Director(s): Kyle Balda, Peter Coffin
Starring: Steve Carell, Kristen Wiig, Trey Parker, Jenny Slate
Whilst I enjoyed the previous two ‘Despicable Me’ films, 2015’s the ‘Minions’ movie was a bit of a disappointment, being tolerable at best film. Following that, my anticipation for this movie had dropped considerably, however I was hopeful that bringing Gru and the gang back would elevate the film over the previous. Thankfully, it did, but not nearly as much as I’d prefer.
‘Despicable Me 3′ tells the story of Gru (Carell) who is now working as an agent for the Anti Villain League alongside his wife, Lucy (Wiig), and this time ex-childhood TV star of the 80s, Balthazar Bratt, is the one being a nuisance. Lucy and Gru end up getting get sacked from their jobs, resulting in Gru suffering a personal loss of purpose. It is then discovered that Gru has a long-lost brother named Dru (also voiced by Carell). The two siblings reconnect and quickly devise a complicated heist that is ripe with ulterior motives.
Whilst ‘Despicable Me 3’ wasn’t a complete disaster, it did have several issues worth noting. Of the three films, I felt the writing in this one was the weakest. In past films, the humour hit its mark often, and there were also moments that pulled at your heartstrings. In this third installment however, the heart is missing. There are a couple of moments that rise to the right level, but plenty do not, and you will leave this movie with dry eyes.
As for the humour, there are several very funny moments in the film, however, there are also many jokes that were weak and missed their mark because of poor timing, delivery, and overall substance. The first act was quite hilarious, but the jokes diminished drastically in the latter two-thirds of the film. As a result, the first act is the strongest, but the movie drags in the middle. You wind up with a few laughs, a little bit of heart, and then a ton of downtime. Perhaps the biggest issue here is the film touched on a subject that could have delivered the greatest amount of heart, allowing us to grow closer to these characters, but this was never fully developed.
The humour saves this movie from being dismal. When the jokes hit right, they were hilarious, and this was mostly thanks to Trey Parker as Balthazar Bratt; a 1980’s childhood star turned evil. The sight gags, sheer energy of the character, and 1980’s references are thoroughly entertaining.
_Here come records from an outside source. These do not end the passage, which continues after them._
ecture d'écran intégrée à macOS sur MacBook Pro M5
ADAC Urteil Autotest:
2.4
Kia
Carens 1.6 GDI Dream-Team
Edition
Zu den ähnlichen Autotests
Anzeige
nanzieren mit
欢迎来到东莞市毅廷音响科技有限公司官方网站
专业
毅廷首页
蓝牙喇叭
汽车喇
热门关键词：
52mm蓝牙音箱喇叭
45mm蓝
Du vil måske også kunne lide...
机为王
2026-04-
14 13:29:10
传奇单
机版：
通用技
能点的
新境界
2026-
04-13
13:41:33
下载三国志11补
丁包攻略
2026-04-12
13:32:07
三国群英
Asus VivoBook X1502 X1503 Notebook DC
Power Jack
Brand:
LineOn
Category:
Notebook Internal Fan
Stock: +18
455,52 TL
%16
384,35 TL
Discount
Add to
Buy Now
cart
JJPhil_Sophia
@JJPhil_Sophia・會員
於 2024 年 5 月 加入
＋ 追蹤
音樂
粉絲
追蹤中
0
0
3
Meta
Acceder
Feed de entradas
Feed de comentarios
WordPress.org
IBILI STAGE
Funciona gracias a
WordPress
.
Gru, Lucy, and the minions had personal story arcs that needed to be fulfilled. Whilst Gru and his relationship with Dru carries the film, Lucy has her own issues to work out as she is filling a very unfamiliar motherhood role. This story arc showed promise, but I just wish it was explored more, however overall I was satisfied with the conclusion.
Like many, I prefer when the minions are used sparingly, their story here is entertaining, but it did not have me longing for more. It works well enough for the construct of this movie and there certainly were some humourous minion moments. Let’s be honest, if not for the minion madness that has spread across the globe, these little guys would still be hilarious in small doses.
Finally, the connection between Gru and Dru and their brotherly dynamic is interesting; both have expectations of the other and both have to make adjustments accordingly. Although much of the best potential is wasted, there is enjoyment to be had in seeing these two bond as brothers. In the end, I like the lessons that Gru learns about his purpose in life, and whilst his character doesn’t alter as much as one would hope, there is a noticeable change.
It may have been less than stellar in comparison to other ‘Despicable Me’ movies, but it was considerably better than ‘Minions’. ‘Despicable Me 3’ has enough humour to keep all ages entertained for the runtime, however it had potential to do so much more and never fully delivered on it.